Archiv der Kategorie: Gericht

Ist Gott hart und Jesus soft?

opposites-489521_1920Irgendwie kommt es mir immer wieder unter in Gesprächen und auf Blogs: Viele sehen einen Gegensatz zwischen dem rachedurstigen, Gericht übenden Gott des Alten Testamentes und dem gnädigen, vergebenden Jesus. Irgendwie scheint dem modernen Menschen Jesus recht sympathisch, der AT-Gott aber passt, so meint man, nicht so ganz ins Bild.

Nun, das eine wie das andere beruht auf Unkenntnis, die daher rührt, dass man die Bibel nicht ganz liest, noch nicht einmal das Neue Testament. Zudem blendet diese Wahrnehmung das Selbstzeugnis Jesu total aus, denn er hat gesagt: Ich und der Vater sind eins.
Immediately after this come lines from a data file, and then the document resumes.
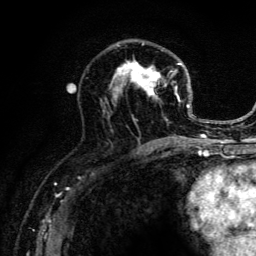
Breast MRI (dynamic contrast-enhanced), one axial slice; position 73 of 134 along the scan axis; cropped to one breast; dynamic contrast-enhanced series, time point 2 of 6 at this slice position (early post-contrast); 3 T; TE 4.2 ms, TR 8.6 ms; 1.2 mm slice thickness; 256 × 256 image matrix, field of view 160 × 160 mm. Female patient.
Outlined on this slice (semi-automatic segmentation, software-assisted and operator-edited):
- enhancing-tissue mask used for the functional tumour volume (all voxels passing the contrast-enhancement thresholds inside the analysis volume; usually the tumour): box from (x=102, y=41) to (x=203, y=140) px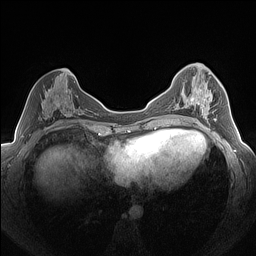
Breast MRI (dynamic contrast-enhanced), one axial slice; position 70 of 160 along the scan axis; dynamic contrast-enhanced series, time point 2 of 7 at this slice position (early post-contrast); 1.5 T; TE 1.4 ms, TR 5 ms; 1.3 mm slice thickness; 256 × 256 image matrix, field of view 320 × 320 mm. Female patient.
Annotated regions visible in this slice (semi-automatic segmentation, software-assisted and operator-edited):
- enhancing-tissue mask used for the functional tumour volume (all voxels passing the contrast-enhancement thresholds inside the analysis volume; usually the tumour): bounding box (x1, y1, x2, y2) in pixels: (183, 77, 217, 123)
Jesus ist eins mit dem Vater im Zorn gegen die Sünde. Das Buch der Offenbarung (das übrigens der Apostel Johannes geschaut und verfasst hat, den man oft den “Apostel der Liebe” nennt) zeigt Jesus als Richter über eine gottlose Welt. In großer Furcht flehen die Menschen die Berge und die Felsen an:

Fallt auf uns und verbergt uns vor dem Angesicht dessen, der auf dem Thron sitzt, und vor dem Zorn des Lammes. Denn der große Tag ihres Zorns ist gekommen, und wer wird ihn überleben? Offenbarung 6,16.17

Der Vater ist eins mit Jesus im Willen, gnädig zu sein und zu retten. Schon immer, auch im Alten Testament, hat es Gott widerstrebt, den Sünder zu strafen. Er wünscht sich nichts mehr als seine Umkehr, damit er ihn begnadigen kann. Daher wurde innerhalb der dreieinigen Gottheit schon vor Grundlegung der Welt der Beschluss gefasst, dass der Sohn Mensch werden und für unsere Sünden sterben würde. Das Kreuz ist nichts, was Gott seinem Sohn “angetan” hat, sondern er hat es völlig freiwillig auf sich genommen. Und Gott hat den Sohn “gegeben” für eine feindselige Welt. So wie bei Abraham und Isaak, als sie zum Berg Morija gingen, kann man es von Gott und Jesus sagen: So gingen beide miteinander. Der Sohn hat sich geopfert. Der Vater hat den Sohn geopfert.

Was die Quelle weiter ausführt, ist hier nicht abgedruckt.